BMC Bioinformatics 2006, 7:206  doi:10.1186/1471-2105-7-206

Published: 13 April 2006

Abstract

Background

Current classification of protein folds are based, ultimately, on visual inspection of similarities. Previous attempts to use computerized structure comparison methods show only partial agreement with curated databases, but have failed to provide detailed statistical and structural analysis of the causes of these divergences.

Results

We construct a map of similarities/dissimilarities among manually defined protein folds, using a score cutoff value determined by means of the Receiver Operating Characteristics curve. It identifies folds which appear to overlap or to be "confused" with each other by two distinct similarity measures. It also identifies folds which appear inhomogeneous in that they contain apparently dissimilar domains, as measured by both similarity measures. At a low (1%) false positive rate, 25 to 38% of domain pairs in the same SCOP folds do not appear similar.

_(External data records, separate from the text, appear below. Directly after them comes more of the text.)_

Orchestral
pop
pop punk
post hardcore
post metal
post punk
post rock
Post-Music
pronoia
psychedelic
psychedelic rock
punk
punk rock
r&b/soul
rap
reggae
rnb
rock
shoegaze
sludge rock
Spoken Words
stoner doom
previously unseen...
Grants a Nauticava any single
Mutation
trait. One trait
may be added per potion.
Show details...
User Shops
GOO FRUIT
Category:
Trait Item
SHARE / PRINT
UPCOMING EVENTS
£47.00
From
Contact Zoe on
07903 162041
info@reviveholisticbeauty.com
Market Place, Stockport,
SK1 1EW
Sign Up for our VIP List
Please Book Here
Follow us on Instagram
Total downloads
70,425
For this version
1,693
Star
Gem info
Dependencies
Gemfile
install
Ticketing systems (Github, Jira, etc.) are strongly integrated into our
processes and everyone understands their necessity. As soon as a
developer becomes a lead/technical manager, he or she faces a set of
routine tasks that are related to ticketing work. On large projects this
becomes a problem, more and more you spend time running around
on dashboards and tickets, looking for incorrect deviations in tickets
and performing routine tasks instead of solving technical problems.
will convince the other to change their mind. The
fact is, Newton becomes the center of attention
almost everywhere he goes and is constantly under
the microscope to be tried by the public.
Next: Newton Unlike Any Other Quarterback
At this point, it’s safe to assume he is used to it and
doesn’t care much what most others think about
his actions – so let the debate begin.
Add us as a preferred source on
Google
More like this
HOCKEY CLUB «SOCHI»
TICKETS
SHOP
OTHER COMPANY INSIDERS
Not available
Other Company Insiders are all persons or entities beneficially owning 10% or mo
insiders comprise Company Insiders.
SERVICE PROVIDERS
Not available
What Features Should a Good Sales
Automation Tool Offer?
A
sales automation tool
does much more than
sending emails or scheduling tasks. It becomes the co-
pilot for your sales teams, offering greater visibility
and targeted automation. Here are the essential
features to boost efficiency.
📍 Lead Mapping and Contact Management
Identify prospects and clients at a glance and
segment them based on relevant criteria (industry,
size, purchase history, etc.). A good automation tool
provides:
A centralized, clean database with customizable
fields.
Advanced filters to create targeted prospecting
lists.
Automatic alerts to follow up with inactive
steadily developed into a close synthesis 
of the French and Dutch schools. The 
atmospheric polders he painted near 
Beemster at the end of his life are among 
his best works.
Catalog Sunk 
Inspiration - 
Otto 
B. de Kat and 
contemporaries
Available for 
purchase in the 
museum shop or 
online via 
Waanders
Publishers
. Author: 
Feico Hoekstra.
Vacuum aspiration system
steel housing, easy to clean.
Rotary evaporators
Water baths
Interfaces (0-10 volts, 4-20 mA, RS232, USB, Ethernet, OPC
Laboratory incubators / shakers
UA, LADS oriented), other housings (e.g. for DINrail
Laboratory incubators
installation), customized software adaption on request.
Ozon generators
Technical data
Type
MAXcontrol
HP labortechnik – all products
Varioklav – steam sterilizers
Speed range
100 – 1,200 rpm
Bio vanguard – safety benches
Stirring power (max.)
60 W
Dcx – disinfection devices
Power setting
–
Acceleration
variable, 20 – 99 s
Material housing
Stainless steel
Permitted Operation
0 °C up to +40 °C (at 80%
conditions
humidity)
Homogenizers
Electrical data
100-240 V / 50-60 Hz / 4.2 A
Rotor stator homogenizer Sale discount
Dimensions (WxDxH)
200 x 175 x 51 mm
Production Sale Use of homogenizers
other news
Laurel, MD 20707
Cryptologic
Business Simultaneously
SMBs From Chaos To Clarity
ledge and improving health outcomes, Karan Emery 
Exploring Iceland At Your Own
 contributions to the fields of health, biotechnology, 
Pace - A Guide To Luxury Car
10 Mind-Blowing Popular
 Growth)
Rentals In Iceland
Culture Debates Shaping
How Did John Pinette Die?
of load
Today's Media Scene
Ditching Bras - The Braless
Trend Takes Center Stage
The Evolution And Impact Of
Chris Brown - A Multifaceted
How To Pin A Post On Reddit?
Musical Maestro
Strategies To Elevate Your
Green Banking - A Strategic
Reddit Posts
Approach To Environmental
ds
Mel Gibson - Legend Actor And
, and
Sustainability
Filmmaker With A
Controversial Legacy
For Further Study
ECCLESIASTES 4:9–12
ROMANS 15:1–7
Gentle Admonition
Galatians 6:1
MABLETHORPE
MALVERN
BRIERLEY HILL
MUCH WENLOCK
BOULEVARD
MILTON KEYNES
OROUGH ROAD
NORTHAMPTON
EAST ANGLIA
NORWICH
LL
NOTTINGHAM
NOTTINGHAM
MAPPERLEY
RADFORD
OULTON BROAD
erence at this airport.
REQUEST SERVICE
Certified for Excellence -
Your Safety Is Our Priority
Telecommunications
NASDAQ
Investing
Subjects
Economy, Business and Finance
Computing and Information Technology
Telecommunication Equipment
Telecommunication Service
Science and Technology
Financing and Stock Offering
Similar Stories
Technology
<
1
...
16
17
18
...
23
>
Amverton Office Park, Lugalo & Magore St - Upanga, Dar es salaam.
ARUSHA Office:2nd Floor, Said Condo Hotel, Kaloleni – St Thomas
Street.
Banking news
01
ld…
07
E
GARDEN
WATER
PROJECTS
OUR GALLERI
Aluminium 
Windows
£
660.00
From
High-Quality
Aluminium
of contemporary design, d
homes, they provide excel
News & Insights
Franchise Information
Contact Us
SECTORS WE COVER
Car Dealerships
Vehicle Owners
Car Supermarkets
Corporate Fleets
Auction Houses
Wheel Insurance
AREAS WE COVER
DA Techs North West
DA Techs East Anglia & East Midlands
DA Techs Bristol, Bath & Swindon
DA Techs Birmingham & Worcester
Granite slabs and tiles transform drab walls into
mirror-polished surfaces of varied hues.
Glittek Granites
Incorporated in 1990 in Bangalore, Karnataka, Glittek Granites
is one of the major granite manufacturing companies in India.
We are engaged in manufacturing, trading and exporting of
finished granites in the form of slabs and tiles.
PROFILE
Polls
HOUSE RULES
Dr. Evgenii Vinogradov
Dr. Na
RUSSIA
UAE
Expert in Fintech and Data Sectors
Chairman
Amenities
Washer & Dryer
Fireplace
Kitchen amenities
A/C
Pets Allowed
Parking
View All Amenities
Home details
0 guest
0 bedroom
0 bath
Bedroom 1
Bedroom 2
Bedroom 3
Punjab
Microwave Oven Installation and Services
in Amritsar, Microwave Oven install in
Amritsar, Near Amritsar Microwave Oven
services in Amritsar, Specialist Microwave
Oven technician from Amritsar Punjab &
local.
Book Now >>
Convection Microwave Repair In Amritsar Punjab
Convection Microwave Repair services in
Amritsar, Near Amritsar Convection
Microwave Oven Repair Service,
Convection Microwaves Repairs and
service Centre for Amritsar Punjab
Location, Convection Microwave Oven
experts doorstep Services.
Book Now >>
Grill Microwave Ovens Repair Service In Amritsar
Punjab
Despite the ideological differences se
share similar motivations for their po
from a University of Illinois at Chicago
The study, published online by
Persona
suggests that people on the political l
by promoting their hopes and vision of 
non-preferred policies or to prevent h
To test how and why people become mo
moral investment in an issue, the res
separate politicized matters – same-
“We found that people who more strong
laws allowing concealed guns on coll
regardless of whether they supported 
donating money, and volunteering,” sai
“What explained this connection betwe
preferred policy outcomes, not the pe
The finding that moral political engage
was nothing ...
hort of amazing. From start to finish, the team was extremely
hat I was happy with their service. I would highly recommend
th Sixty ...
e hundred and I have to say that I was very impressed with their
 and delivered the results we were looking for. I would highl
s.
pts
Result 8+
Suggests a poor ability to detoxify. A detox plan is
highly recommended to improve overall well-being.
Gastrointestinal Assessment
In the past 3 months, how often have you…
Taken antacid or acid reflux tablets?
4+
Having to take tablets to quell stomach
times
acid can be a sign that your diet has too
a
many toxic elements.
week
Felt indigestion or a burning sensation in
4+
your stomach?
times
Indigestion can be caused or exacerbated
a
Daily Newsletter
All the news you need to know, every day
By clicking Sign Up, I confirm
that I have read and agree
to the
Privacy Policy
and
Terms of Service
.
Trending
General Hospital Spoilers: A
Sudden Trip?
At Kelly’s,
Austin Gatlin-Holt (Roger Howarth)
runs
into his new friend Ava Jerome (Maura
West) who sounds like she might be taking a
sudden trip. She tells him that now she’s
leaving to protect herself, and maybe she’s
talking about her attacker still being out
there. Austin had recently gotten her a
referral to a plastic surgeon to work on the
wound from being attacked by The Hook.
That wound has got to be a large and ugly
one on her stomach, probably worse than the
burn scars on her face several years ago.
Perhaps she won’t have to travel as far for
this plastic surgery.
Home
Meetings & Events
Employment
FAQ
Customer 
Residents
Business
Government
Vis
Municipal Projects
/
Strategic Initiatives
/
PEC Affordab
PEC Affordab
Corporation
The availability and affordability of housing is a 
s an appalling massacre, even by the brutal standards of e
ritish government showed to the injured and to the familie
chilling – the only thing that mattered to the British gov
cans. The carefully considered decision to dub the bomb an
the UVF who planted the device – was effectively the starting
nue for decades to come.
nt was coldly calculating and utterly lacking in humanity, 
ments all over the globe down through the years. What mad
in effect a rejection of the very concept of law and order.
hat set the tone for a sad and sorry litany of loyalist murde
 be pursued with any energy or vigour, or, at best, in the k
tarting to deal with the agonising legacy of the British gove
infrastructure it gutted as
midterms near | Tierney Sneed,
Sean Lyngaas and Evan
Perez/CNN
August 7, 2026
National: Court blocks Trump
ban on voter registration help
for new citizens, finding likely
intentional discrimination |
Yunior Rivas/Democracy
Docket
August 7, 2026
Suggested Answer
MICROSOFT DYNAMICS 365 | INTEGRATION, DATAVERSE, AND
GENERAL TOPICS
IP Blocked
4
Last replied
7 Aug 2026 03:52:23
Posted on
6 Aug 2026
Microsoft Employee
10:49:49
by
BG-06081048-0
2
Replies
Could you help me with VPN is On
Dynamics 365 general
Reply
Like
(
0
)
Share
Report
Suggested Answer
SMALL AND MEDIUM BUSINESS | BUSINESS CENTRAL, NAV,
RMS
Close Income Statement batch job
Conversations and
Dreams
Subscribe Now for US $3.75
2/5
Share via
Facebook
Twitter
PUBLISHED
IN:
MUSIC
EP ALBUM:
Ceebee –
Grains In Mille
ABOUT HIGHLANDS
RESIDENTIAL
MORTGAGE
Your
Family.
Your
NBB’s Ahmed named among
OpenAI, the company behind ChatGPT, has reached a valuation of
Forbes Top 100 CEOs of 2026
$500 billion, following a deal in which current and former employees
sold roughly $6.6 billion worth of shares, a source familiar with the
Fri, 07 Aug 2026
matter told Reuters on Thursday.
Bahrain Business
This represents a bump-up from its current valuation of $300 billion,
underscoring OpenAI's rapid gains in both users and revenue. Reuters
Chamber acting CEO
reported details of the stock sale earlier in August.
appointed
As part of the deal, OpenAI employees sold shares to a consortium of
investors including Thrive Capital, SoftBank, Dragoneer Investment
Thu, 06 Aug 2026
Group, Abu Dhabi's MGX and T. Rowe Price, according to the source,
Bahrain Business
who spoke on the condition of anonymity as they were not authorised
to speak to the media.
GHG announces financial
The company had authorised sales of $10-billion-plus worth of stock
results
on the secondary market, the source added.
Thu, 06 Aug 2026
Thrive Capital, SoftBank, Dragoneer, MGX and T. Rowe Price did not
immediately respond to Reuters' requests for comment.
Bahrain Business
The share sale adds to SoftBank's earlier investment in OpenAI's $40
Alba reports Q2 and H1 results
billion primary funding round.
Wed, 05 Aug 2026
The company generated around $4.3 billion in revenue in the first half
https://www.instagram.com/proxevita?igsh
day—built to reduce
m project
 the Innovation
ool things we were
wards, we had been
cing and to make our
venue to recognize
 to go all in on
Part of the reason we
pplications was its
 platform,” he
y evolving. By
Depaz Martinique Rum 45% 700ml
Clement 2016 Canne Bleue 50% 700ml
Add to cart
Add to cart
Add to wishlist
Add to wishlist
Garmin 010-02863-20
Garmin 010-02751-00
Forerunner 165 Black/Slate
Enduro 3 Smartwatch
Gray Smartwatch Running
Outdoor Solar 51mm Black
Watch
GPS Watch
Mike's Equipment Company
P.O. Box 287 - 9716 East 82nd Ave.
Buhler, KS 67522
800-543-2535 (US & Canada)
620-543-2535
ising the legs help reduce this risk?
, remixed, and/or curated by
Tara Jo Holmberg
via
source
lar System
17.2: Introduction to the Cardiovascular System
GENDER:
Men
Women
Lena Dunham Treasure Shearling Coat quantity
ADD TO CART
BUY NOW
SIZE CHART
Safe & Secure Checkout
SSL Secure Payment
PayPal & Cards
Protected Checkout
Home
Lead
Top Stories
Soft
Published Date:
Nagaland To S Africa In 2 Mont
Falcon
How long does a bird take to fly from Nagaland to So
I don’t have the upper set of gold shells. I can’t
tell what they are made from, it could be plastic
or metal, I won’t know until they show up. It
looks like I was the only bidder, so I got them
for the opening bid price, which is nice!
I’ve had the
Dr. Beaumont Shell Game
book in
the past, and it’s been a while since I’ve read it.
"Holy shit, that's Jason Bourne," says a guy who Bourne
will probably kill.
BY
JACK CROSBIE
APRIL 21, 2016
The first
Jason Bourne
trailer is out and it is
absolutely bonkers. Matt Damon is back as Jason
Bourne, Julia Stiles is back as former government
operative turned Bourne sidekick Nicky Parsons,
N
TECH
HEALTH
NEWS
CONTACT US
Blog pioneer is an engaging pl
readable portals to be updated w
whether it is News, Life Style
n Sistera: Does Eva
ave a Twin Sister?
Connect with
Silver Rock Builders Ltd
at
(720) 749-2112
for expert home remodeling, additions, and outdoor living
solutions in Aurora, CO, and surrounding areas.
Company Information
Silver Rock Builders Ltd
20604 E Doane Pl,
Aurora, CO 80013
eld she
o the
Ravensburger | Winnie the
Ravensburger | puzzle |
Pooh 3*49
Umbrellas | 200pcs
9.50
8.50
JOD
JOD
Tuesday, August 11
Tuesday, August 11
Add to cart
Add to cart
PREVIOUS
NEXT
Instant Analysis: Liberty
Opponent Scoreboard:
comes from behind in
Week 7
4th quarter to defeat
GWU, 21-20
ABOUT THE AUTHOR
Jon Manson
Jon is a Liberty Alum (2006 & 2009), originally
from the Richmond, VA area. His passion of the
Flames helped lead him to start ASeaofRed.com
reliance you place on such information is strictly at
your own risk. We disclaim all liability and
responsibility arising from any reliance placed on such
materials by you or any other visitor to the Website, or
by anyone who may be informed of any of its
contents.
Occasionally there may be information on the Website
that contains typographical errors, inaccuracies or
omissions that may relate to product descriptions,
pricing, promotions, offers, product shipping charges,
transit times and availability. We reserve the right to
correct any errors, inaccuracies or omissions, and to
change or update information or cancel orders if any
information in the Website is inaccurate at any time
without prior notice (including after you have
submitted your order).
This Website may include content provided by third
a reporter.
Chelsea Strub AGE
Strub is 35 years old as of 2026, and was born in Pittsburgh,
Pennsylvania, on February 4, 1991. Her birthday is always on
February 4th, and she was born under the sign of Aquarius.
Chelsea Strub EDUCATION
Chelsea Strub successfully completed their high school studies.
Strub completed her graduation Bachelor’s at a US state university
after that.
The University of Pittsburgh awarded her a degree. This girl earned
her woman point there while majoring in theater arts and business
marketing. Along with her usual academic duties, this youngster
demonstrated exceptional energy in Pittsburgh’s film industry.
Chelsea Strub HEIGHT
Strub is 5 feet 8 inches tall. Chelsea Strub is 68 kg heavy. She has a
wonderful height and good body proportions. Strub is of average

Our results suggest either that some of these folds are defined using criteria other than purely structural consideration or that the similarity measures used do not recognize some relevant aspects of structural similarity in certain cases. Specifically, variations of the "common core" of some folds are severe enough to defeat attempts to automatically detect structural similarity and/or to lead to false detection of similarity between domains in distinct folds. Structures in some folds vary greatly in size because they contain varying numbers of a repeating unit, while similarity scores are quite sensitive to size differences. Structures in different folds may contain similar substructures, which produce false positives. Finally, the common core within a structure may be too small relative to the entire structure, to be recognized as the basis of similarity to another.

Conclusion

A detailed analysis of the entire available protein fold space by two automated similarity methods reveals the extent and the nature of the divergence between the automatically determined similarity/dissimilarity and the manual fold type classifications. Some of the observed divergences can probably be addressed with better structure comparison methods and better automatic, intelligent classification procedures. Others may be intrinsic to the problem, suggesting a continuous rather than discrete protein fold space.